Но тут водяной князя приметил, непрошеному гостю удивился.
— Что тебе, мил человек? — спрашивает.
— Водицы, — отвечает князь, — той самой, что из-под камня бьет.
— Водицы, говоришь? А для чего она тебе?
— Это уж мое дело, — сердится князь. — Кто ты такой, чтобы расспросами меня донимать? Смотри, как бы пожалеть не пришлось…
Испугалась деточка князя, с опаской на него поглядывает да папеньку вопрошает:
— Что мы плохого дяденьке сделали? Отчего грозится он?
А водяной по головке ее погладил и всего-то в ответ:
— Зачастили люди сюда, а потому надо бы нам, доченька, другое жилье подыскать. Ну да ладно, уж чего-чего, а укромных уголков в нашей реке предостаточно.
Тут он из пещеры вышел, вместе с деточкой в воду спустился и был таков.

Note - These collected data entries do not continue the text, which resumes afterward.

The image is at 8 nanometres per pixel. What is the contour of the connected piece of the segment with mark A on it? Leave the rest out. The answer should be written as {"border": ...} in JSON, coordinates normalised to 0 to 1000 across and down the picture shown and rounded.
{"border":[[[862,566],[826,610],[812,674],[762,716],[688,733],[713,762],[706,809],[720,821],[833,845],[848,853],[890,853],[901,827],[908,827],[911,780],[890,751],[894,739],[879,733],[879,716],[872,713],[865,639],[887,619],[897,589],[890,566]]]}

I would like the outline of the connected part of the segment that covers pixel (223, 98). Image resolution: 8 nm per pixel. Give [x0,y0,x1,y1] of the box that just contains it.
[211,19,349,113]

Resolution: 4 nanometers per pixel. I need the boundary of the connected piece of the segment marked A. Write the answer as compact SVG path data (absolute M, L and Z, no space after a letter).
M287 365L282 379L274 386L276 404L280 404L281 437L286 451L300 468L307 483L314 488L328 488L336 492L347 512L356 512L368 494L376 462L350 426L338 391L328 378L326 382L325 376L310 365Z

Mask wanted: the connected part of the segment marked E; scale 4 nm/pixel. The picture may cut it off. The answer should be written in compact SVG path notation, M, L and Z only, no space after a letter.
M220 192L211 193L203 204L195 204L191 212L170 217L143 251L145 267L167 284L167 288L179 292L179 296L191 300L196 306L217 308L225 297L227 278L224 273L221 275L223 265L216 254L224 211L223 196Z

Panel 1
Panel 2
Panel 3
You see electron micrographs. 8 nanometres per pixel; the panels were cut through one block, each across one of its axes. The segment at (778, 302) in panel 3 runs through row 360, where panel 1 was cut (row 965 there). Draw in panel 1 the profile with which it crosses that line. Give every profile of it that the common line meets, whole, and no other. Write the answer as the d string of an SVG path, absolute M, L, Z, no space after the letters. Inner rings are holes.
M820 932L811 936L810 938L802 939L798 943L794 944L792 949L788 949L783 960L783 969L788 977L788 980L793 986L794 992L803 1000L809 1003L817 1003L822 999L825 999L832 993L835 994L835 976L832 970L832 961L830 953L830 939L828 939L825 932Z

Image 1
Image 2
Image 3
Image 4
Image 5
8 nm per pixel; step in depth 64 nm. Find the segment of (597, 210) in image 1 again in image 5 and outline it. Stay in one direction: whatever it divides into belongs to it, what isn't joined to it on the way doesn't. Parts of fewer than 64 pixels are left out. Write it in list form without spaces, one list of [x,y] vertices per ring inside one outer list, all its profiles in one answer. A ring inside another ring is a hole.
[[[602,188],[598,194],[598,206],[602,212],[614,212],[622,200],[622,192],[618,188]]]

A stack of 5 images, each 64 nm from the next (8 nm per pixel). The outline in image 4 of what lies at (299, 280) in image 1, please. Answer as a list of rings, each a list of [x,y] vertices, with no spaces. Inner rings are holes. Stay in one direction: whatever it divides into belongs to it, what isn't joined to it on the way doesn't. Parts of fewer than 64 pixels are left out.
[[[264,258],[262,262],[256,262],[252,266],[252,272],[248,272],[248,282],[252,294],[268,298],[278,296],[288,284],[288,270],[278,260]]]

А князь, не мешкая, камень отодвинул да за водицу принялся.
Испил один глоток, испил другой, испил третий, жар по всему телу ощутил. "Молодею, — думает, — кровь гуляет, оттого и жар". Шапку снял, пот со лба вытер, на ладонь-то свою глянул и глазам не поверил — вместо ладони что-то непонятное, на рыбий плавник похожее. Тут князю не по себе стало. Сел он на камень, глядь — сапожки с ног соскользнули, а вместо ног — тоже плавники. Опешил князь, испугался, принялся было охрану звать, рот-то открывает, а… словечка единого вымолвить не может. Хотел было встать, да тут же и упал, да огромным налимом оборотился.
Бьется налим, воздух ртом хватает, задыхается. Бился-бился да наконец-то в реку из пещеры вывалился, поплавал туда-сюда, под корягу залез. По сторонам поглядывает, на рыб да лягушек глаза таращит. Сидел-сидел, пообвыкся, успокоился, и вдруг показалось ему, что так оно всегда и было, что вся-то жизнь его под корягой прошла.